The Kospet Tank M4 is a rugged, iPhone-optimised smartwatch with excellent battery life, strong fitness tracking and seamless Apple Health integration that delivers premium features at a fraction of flagship smartwatch prices. Picture: Michael Sherman/IOL
Image: Michael Sherman/IOL
I’ve been using the Kospet Tank M4 since the beginning of January and, despite never having heard of the brand before being offered one to review, it has quickly become my favourite smartwatch.
That praise doesn’t come without caveats.
There are a few irritations worth addressing upfront, some of which may come down to personal preference. For example, though it has a massive 30GB of storage, it takes incredibly long to copy music over from your phone to the watch, and if any music file is over 100MB, it will eventually fail every time.

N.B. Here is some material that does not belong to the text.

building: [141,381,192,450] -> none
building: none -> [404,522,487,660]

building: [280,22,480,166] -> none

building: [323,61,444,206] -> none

However, the Tank M4 delivers far more than its price tag suggests.
The name isn’t marketing fluff. The Tank M4 is heavy. Really heavy. It took time to adjust to wearing a watch this substantial since its body is made from durable stainless steel, especially coming from a lighter plastic Garmin running watch. Once I stopped making that comparison, however, the weight became a non-issue.

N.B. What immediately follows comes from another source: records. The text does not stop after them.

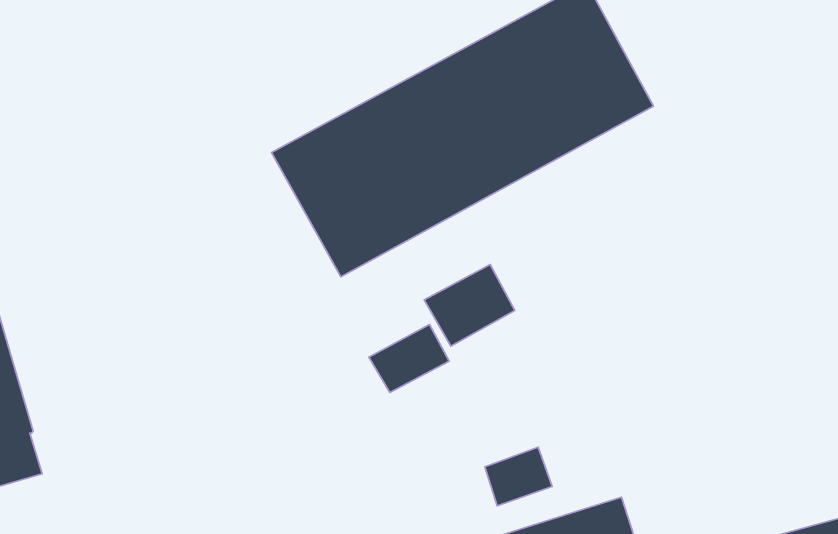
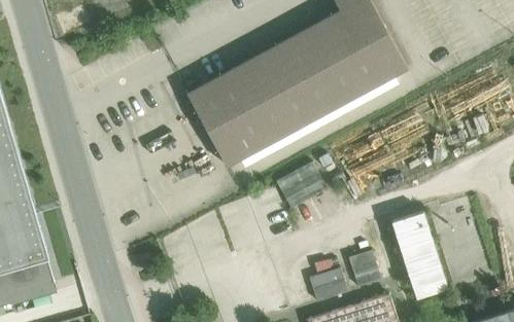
building: [369,324,449,393] -> none
building: none -> [389,210,446,300]
building: none -> [348,249,381,286]

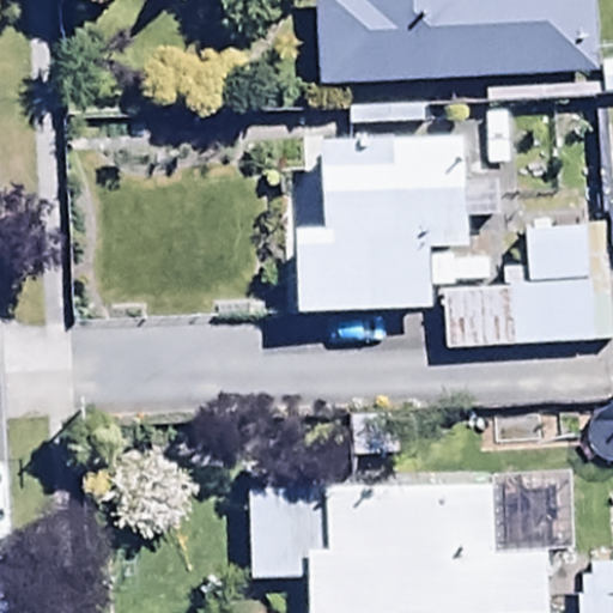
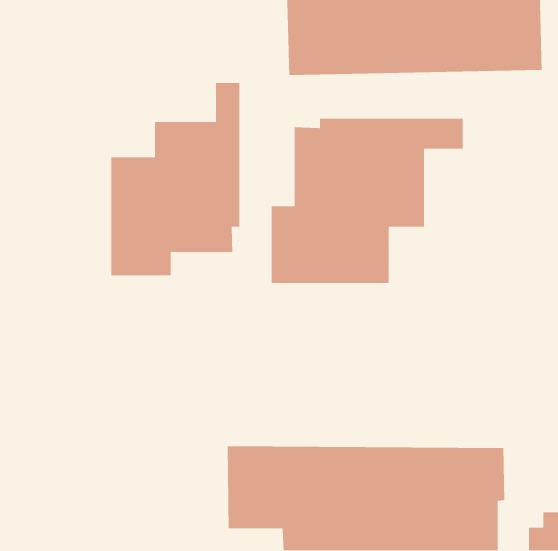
building: none -> [111,82,240,276]
building: [445,224,597,347] -> none

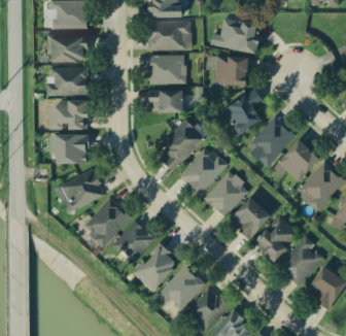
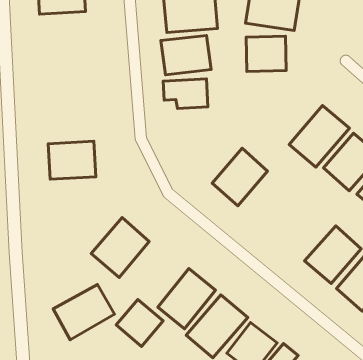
building: [49,32,86,62] -> none
building: [50,67,88,96] -> none
building: [221,87,263,134] -> none
building: [50,100,88,129] -> none
building: [158,120,204,173] -> none
building: [55,170,104,213] -> [53,285,115,340]
building: [203,170,249,216] -> none
building: [229,197,270,238] -> none
building: [114,221,152,259] -> [116,299,163,346]

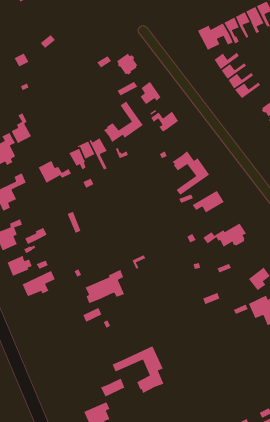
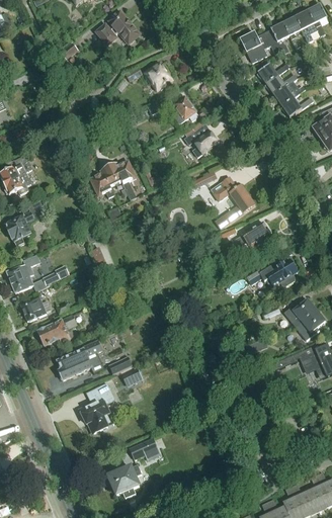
building: none -> [95,13,138,45]
building: [103,101,144,143] -> none
building: [11,112,32,144] -> none
building: [37,160,72,184] -> none
building: none -> [283,298,316,327]
building: [85,269,125,304] -> [57,339,103,379]
building: none -> [79,383,113,433]
building: [111,345,165,394] -> none

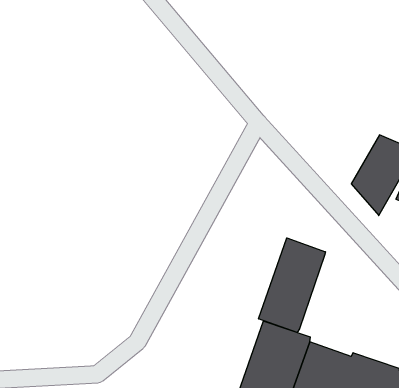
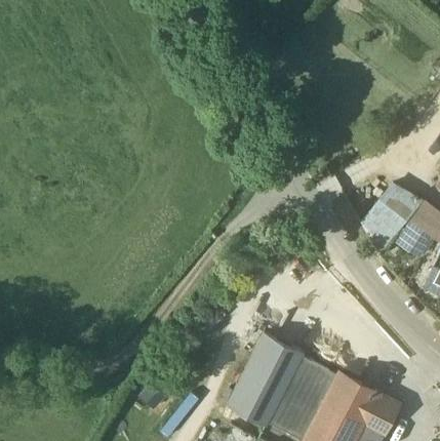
building: [259,238,325,333] -> none

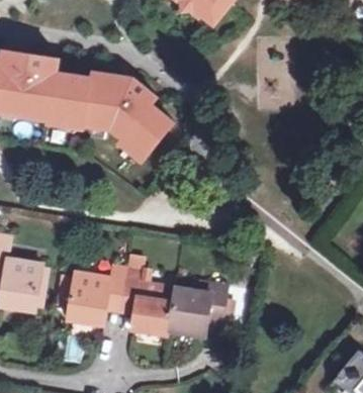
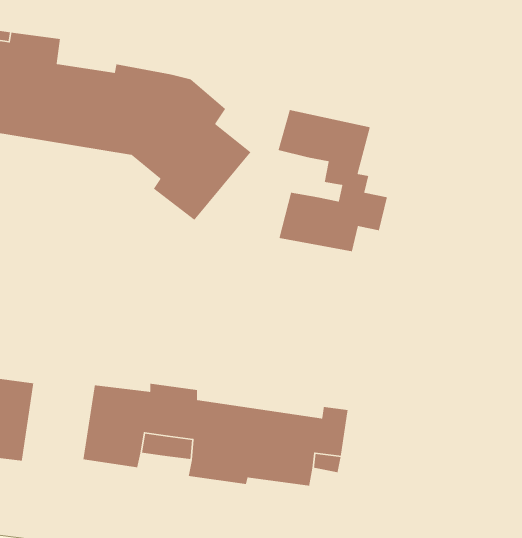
building: none -> [277,109,388,252]

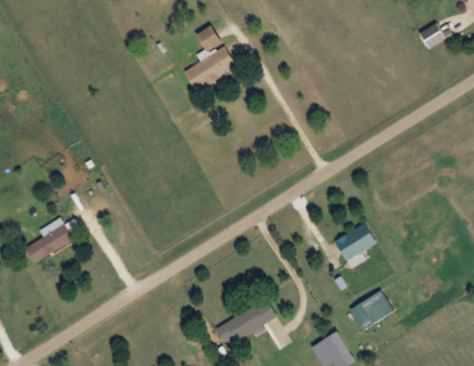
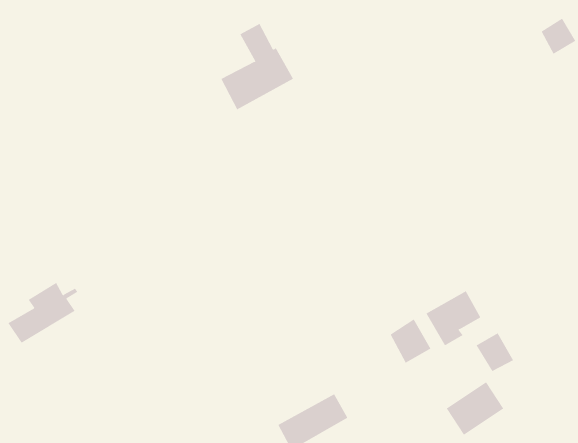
building: none -> [390,319,431,363]
building: none -> [476,333,514,372]

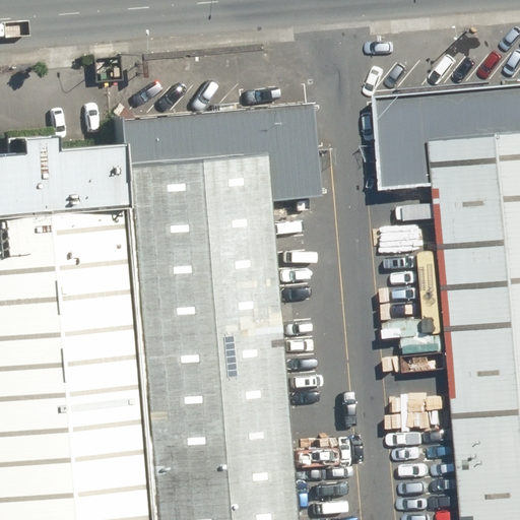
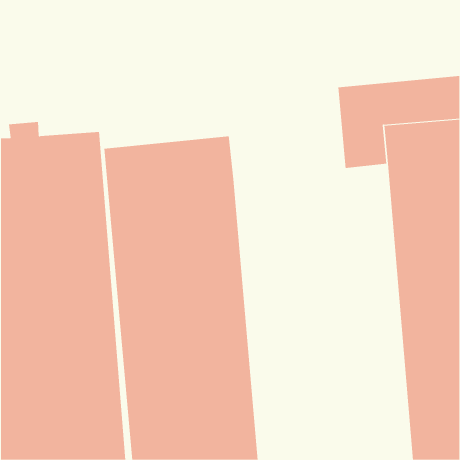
building: [112,104,315,202] -> none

This rugged build makes sense when you consider that the M4 is billed as a diving watch, and durability is clearly its core design focus. It’s not a fashion-first smartwatch — it’s built to survive punishment.

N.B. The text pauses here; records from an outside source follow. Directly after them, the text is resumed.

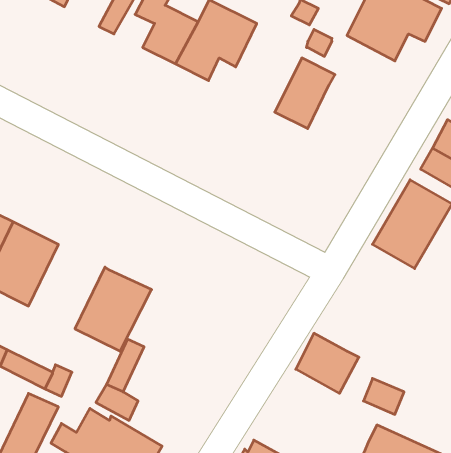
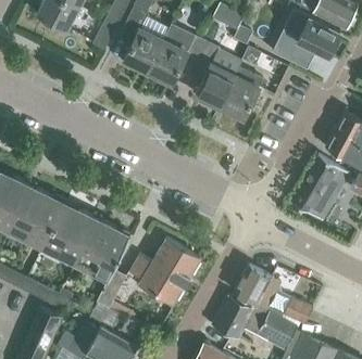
building: none -> [191,43,241,107]
building: none -> [41,203,97,264]
building: none -> [128,239,200,305]
building: none -> [212,297,297,346]

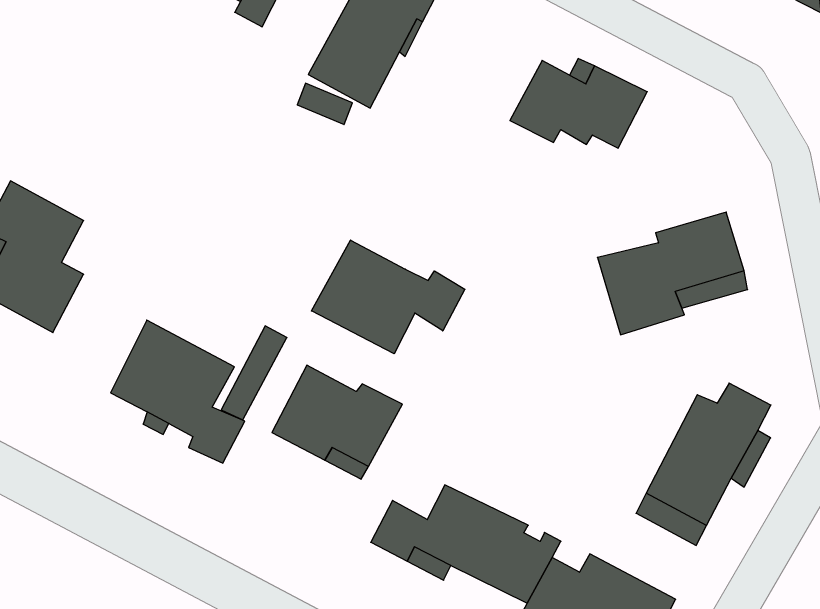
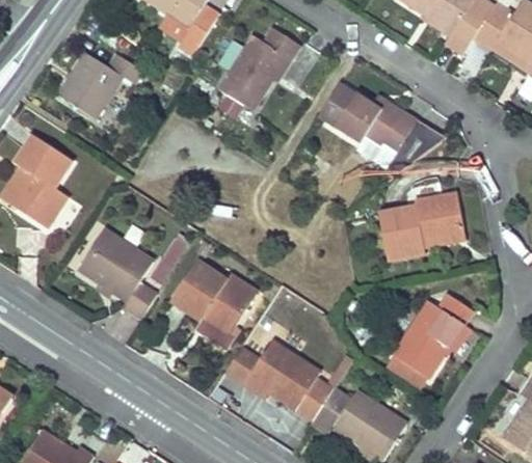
building: none -> [55,50,141,117]
building: none -> [318,79,357,125]
building: none -> [357,115,450,170]
building: [311,240,465,354] -> none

Despite its size, I’ve used the Tank M4 successfully on all my runs. Accuracy has been on par with other smartwatches I own, and GPS tracking has been reliable.
That said, there are some frustrating omissions. I’m yet to work out how to get the watch to notify me — via vibration or sound — at each kilometre marker during a run. For someone pedantic about pacing, this is incredibly annoying, especially since most smartwatches enable this by default.
Some activity settings are also buried deeper than they should be, making customisation less intuitive than rivals like Garmin or Apple.
Where the Tank M4 truly shines is iPhone compatibility.
The user interface will feel familiar to anyone who’s used Huawei watches running HarmonyOS, such as the Watch Fit 3 or Watch 4 Pro, but here it’s fully customisable and — crucially — plays nicely with Apple’s ecosystem.
I was able to:
• Sync workouts seamlessly with Strava
• Automatically feed data into Discovery Vitality
• Reliably update Apple Health metrics on iPhone
That last point is especially important. Huawei devices still struggle to integrate with Apple Health without third-party workarounds, and the Tank M4 handles this without fuss.
Health metrics include heart rate monitoring and blood oxygen levels, and there’s a handy bonus feature: the watch can act as a remote shutter for your iPhone camera, which is surprisingly useful.
The watch features four physical buttons — two on each side — alongside a responsive touchscreen. Navigation feels logical once you’ve spent a bit of time with it.
Customisation is handled through the Apexmove app on iPhone, which offers a huge selection of watch faces and themes. I settled on a clean, high-contrast design called Simple Thrive, using white and light orange accents.
While some watch faces cost R19.99, the majority are free, and there’s little incentive to pay extra.
Battery life is another standout. Over a measured week, which included two 45-minute runs, the Tank M4 used just 39% of its battery — an excellent result for a feature-packed smartwatch.
The Kospet Tank M4 was only released in November, so availability in South Africa is still limited. That said, I managed to find it online for R3,274.99 without much effort.
At that price, the value proposition is hard to ignore.
From what I’ve seen, the Kospet Tank M4 punches well above its price tag. If I were in the market for a high-end smartwatch, this would be near the top of my list.
In fact, I’d go as far as to say it’s comparable to the Apple Watch Ultra 3, which costs around R19,499 — a massive price gap for a surprisingly small drop-off in everyday functionality.
It may not have the brand recognition of Apple, Garmin or Samsung, but the Tank M4 proves that lesser-known names can still deliver exceptional value — especially for iPhone users who want rugged durability without paying flagship prices.